Despite prior losses, India Cements has now reached EBITDA break-even just one quarter after acquisition, marking a significant turnaround :contentReference[oaicite:9]{index=9}.

Notable operational highlights:

  • 📦 Over 1 million metric tons sold in March 2025—“a second case of sweet success,” CFO Atul Daga remarked :contentReference[oaicite:10]{index=10}.
  • 📍 Cement pricing firmed up across South India starting April, aiding margin expansion :contentReference[oaicite:11]{index=11}.

📊 EBITDA Growth: ₹500 to ₹1,000+/ton by FY27

UltraTech’s guidance for the subsidiary is bullish:

Financial YearTargeted EBITDA/ton
FY26₹500+
FY27₹800
FY28 onwards₹1,000+

This forecast is grounded in:

  • Price recovery across South India
  • Operational efficiency via ~₹1,500 crore spend on waste heat recovery and alternate fuels :contentReference[oaicite:12]{index=12}
  • Tolling and brownfield expansion strategies :contentReference[oaicite:13]{index=13}

💰 UltraTech Overall Q4 FY25 Strength

The broader business also shows strong momentum:

  • 📈 10% volume growth in Q4 FY25 (41 million tonnes) :contentReference[oaicite:14]{index=14}
  • 💵 Consolidated net profit +9.9% YoY at ₹2,482 crore; revenue ₹23,063 crore :contentReference[oaicite:15]{index=15}
  • 🔻 Net debt/EBITDA at 1.16x, with a target to 0.5x :contentReference[oaicite:16]{index=16}

🌍 Industry Context: Consolidation & Compliance

UltraTech isn’t alone. FY25 saw multiple promoters—including Sanghi Industries (Adani), Aditya Birla Sun Life AMC, Bikaji Foods, and Cello World—reduce holdings from >75% to meet SEBI’s public float rules :contentReference[oaicite:17]{index=17}.
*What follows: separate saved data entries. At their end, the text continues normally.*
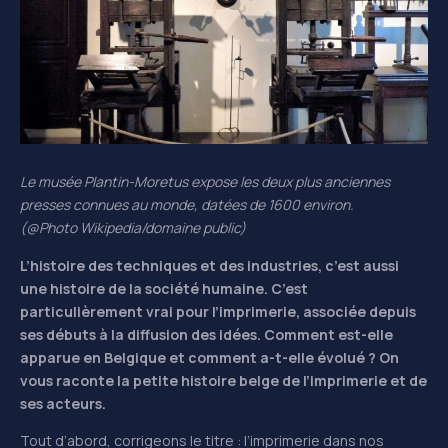
Le musée Plantin-
Moretus
expose les deux plus anciennes
presses connues au monde, datées de 1600 environ.
(@Photo
Wikipedia
/domaine public)
L’histoire des techniques et des industries, c’est aussi
une histoire de la société humaine. C’est
particulièrement vrai pour l’imprimerie, associée depuis
ses débuts à la diffusion des idées. Comment est-elle
apparue en Belgique et comment a-t-elle évolué ?
O
n
vous raconte la petite histoire belge de l’imprimerie
et de
ses acteurs
.
Tout d’abord, corrigeons le titre : l’imprimerie dans nos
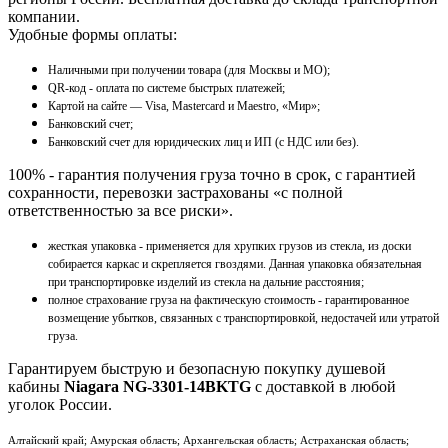
компании.
Удобные формы оплаты:
Наличными при получении товара (для Москвы и МО);
QR-код - оплата по системе быстрых платежей;
Картой на сайте — Visa, Mastercard и Maestro, «Мир»;
Банковский счет;
Банковский счет для юридических лиц и ИП (с НДС или без).
100% - гарантия получения груза точно в срок, с гарантией
сохранности, перевозки застрахованы «с полной
ответственностью за все риски».
жесткая упаковка - применяется для хрупких грузов из стекла, из доски
собирается каркас и скрепляется гвоздями. Данная упаковка обязательная
при транспортировке изделий из стекла на дальние расстояния;
полное страхование груза на фактическую стоимость - гарантированное
возмещение убытков, связанных с транспортировкой, недостачей или утратой
груза.
Гарантируем быструю и безопасную покупку душевой
кабины
Niagara NG-3301-14BKTG
с доставкой в любой
уголок России.
Алтайский край; Амурская область; Архангельская область; Астраханская область;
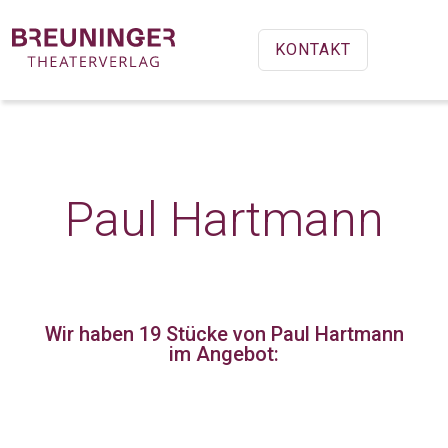
KONTAKT
Paul Hartmann
Wir haben 19 Stücke
von Paul Hartmann
im Angebot:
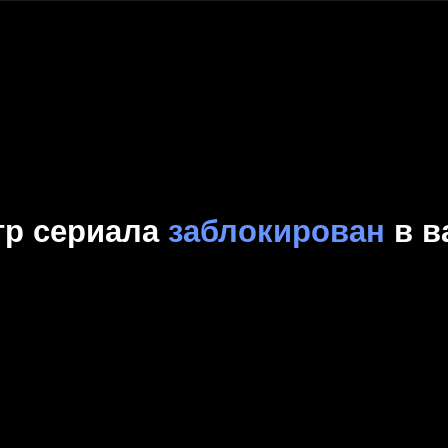
Комедия
Криминал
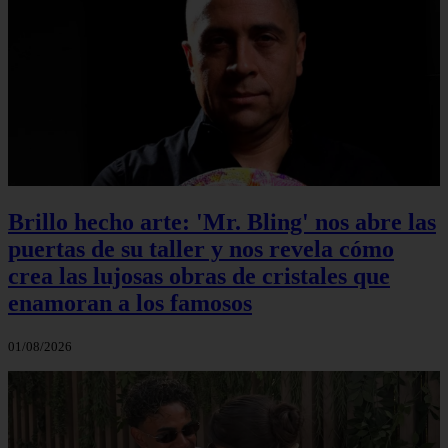
Brillo hecho arte: 'Mr. Bling' nos abre las
puertas de su taller y nos revela cómo
crea las lujosas obras de cristales que
enamoran a los famosos
01/08/2026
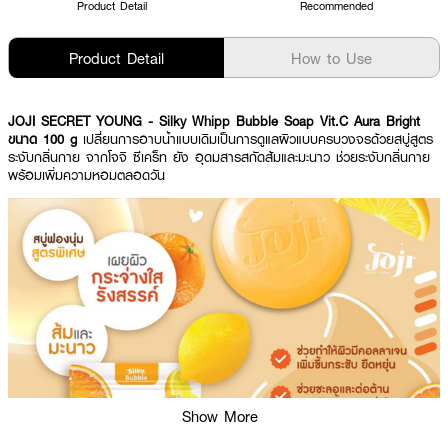
Product Detail
Recommended
Product Detail
How to Use
JOJI SECRET YOUNG
- Silky Whipp Bubble Soap Vit.C Aura Bright
ขนาด 100 g
เปลี่ยนการอาบน้ำแบบเดิมเป็นการดูแลผิวแบบครบวงจรด้วยสบู่สูตร
ระงับกลิ่นกาย จากโจจิ ซีเคร็ท ยัง อุดมสารสกัดส้มและมะนาว ช่วยระงับกลิ่นกาย
พร้อมเพิ่มความหอมตลอดวัน
Show More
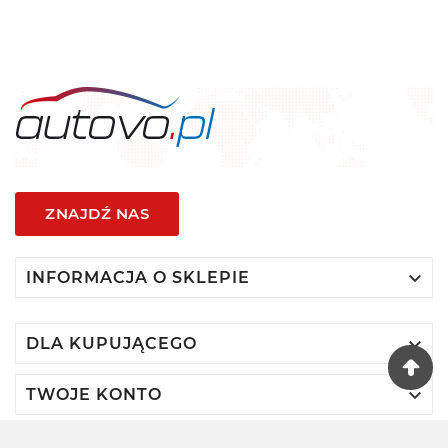
ZNAJDŹ NAS

INFORMACJA O SKLEPIE

DLA KUPUJĄCEGO

TWOJE KONTO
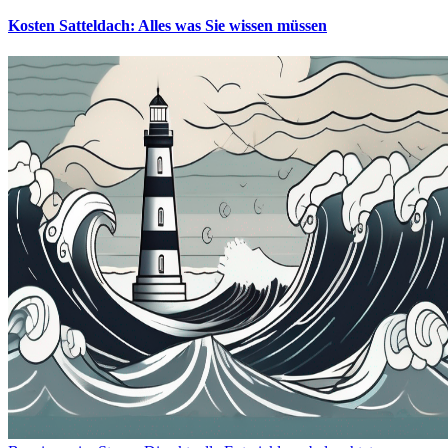
Kosten Satteldach: Alles was Sie wissen müssen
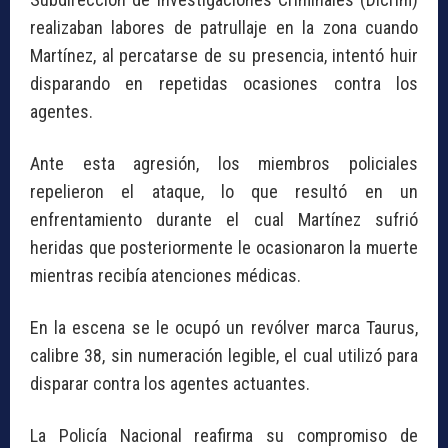
realizaban labores de patrullaje en la zona cuando
Martínez, al percatarse de su presencia, intentó huir
disparando en repetidas ocasiones contra los
agentes.
Ante esta agresión, los miembros policiales
repelieron el ataque, lo que resultó en un
enfrentamiento durante el cual Martínez sufrió
heridas que posteriormente le ocasionaron la muerte
mientras recibía atenciones médicas.
En la escena se le ocupó un revólver marca Taurus,
calibre 38, sin numeración legible, el cual utilizó para
disparar contra los agentes actuantes.
La Policía Nacional reafirma su compromiso de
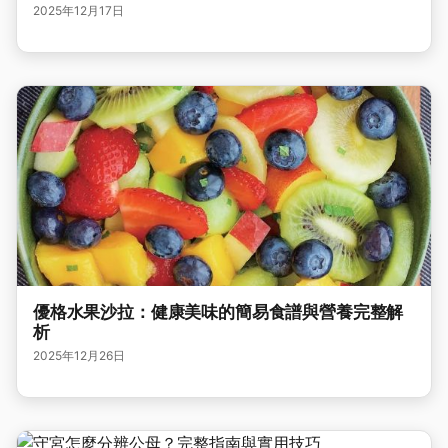
2025年12月17日
優格水果沙拉：健康美味的簡易食譜與營養完整解
析
2025年12月26日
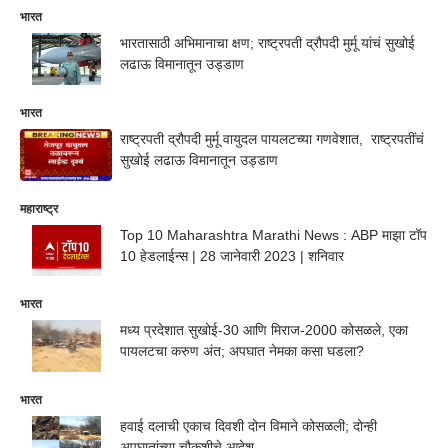
भारत
भारतासाठी अभिमानाचा क्षण; राष्ट्रपती द्रौपदी मुर्मू यांचं सुखोई
लढाऊ विमानातून उड्डाण
भारत
राष्ट्रपती द्रौपदी मुर्मू वायुदल पायलटच्या गणवेशात, राष्ट्रपतींचं
सुखोई लढाऊ विमानातून उड्डाण
महाराष्ट्र
Top 10 Maharashtra Marathi News : ABP माझा टॉप
10 हेडलाईन्स | 28 जानेवारी 2023 | शनिवार
भारत
मध्य प्रदेशात सुखोई-30 आणि मिराज-2000 कोसळले, एका
पायलटचा करुण अंत; अपघात नेमका कसा घडला?
भारत
हवाई दलाची एकाच दिवशी दोन विमाने कोसळली; दोन्ही
अपघातांच्या चौकशीचे आदेश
Separately, UltraTech reaffirmed it has no plans to delist India Cements, maintaining its public listing :contentReference[oaicite:18]{index=18}.

📉 Share Price & Investor Implications

The mandated divestment could temporarily pressure India Cements' stock, especially if UltraTech sells in large blocks. But underlying strength—profit turnaround, efficiency investments, and long-term margin potential—makes ICEM a compelling turnaround play.
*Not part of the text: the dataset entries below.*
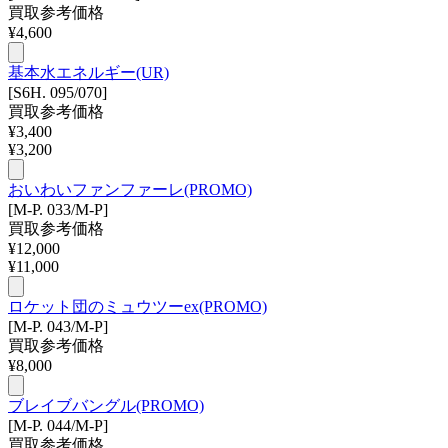
買取参考価格
¥
4,600
基本水エネルギー(UR)
[S6H. 095/070]
買取参考価格
¥
3,400
¥
3,200
おいわいファンファーレ(PROMO)
[M-P. 033/M-P]
買取参考価格
¥
12,000
¥
11,000
ロケット団のミュウツーex(PROMO)
[M-P. 043/M-P]
買取参考価格
¥
8,000
ブレイブバングル(PROMO)
[M-P. 044/M-P]
買取参考価格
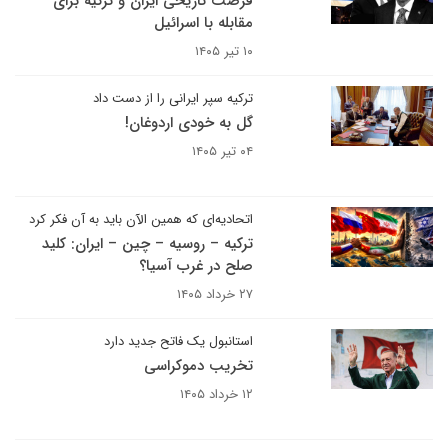
فرصت تاریخی ایران و ترکیه برای
مقابله با اسرائیل
۱۰ تیر ۱۴۰۵
ترکیه سپر ایرانی را از دست داد
گل به خودی اردوغان!
۰۴ تیر ۱۴۰۵
اتحادیه‌ای که همین الآن باید به آن فکر کرد
ترکیه – روسیه – چین – ایران: کلید
صلح در غرب آسیا؟
۲۷ خرداد ۱۴۰۵
استانبول یک فاتح جدید دارد
تخریب دموکراسی
۱۲ خرداد ۱۴۰۵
Retail and institutional investors should monitor:

  • UltraTech’s divestment mode (market sale vs rights issue)
  • India Cements’ quarterly EBITDA and volume trends in FY26
  • Price stability in South India’s construction market

🔍 Final Take: Headwinds & Tailwinds

Short‑term: Regulatory pressure and share sale may introduce volatility.
Long‑term: Operational turnaround, strategic support from UltraTech, and robust financial planning bode well.
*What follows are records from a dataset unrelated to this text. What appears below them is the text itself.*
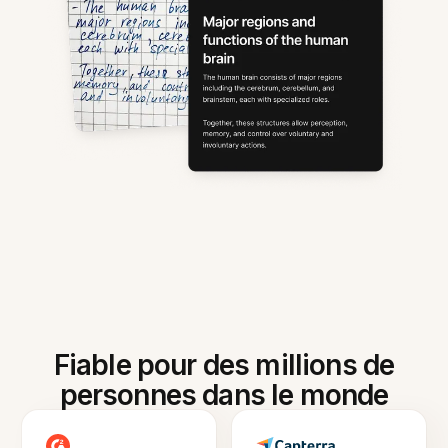
Fiable pour des millions de
personnes dans le monde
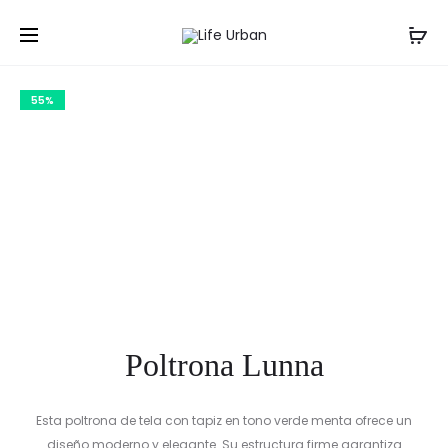
Prod
POLTRON
SOFÁ
Inicio
Salas
Poltronas
Poltrona Lunna
LUNNA
CAMA
navig
55%
Poltrona Lunna
Esta poltrona de tela con tapiz en tono verde menta ofrece un
diseño moderno y elegante. Su estructura firme garantiza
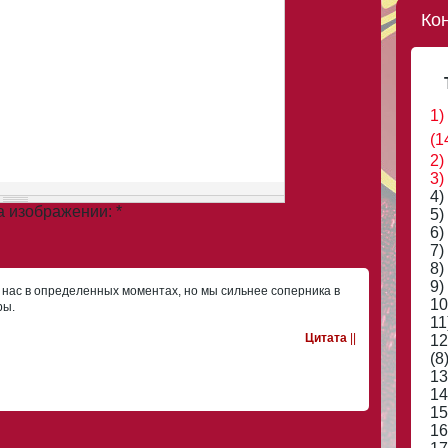
Ко
1)
(1
2)
3)
4)
на изображении:
*
5)
6)
7)
8)
9)
нас в определенных моментах, но мы сильнее соперника в
10
ры.
11
Цитата
||
12
(8
13
14
15
16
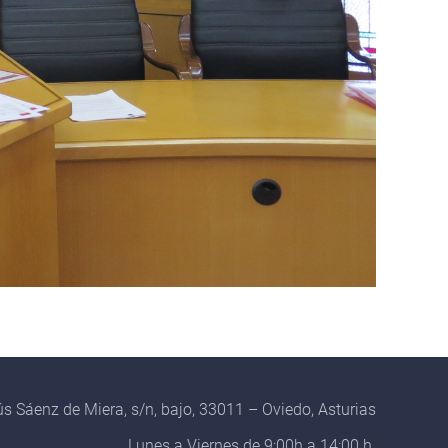
s Sáenz de Miera, s/n, bajo, 33011 – Oviedo, Asturias
Lunes a Viernes de 9:00h a 14:00 h.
With SEBI compliance on track and fundamental improvements underway, both UltraTech and India Cements look positioned for sustainable growth.

SEO Keywords Incorporated

  • UltraTech Cement
  • India Cements stake sale
  • SEBI public shareholding norms
  • India Cements EBITDA target
  • UltraTech acquisition India Cements
  • South India cement prices
  • Aditya Birla Group cement
  • EBITDA ₹500 per ton FY26

Note: This is for informational purposes only; not investment advice.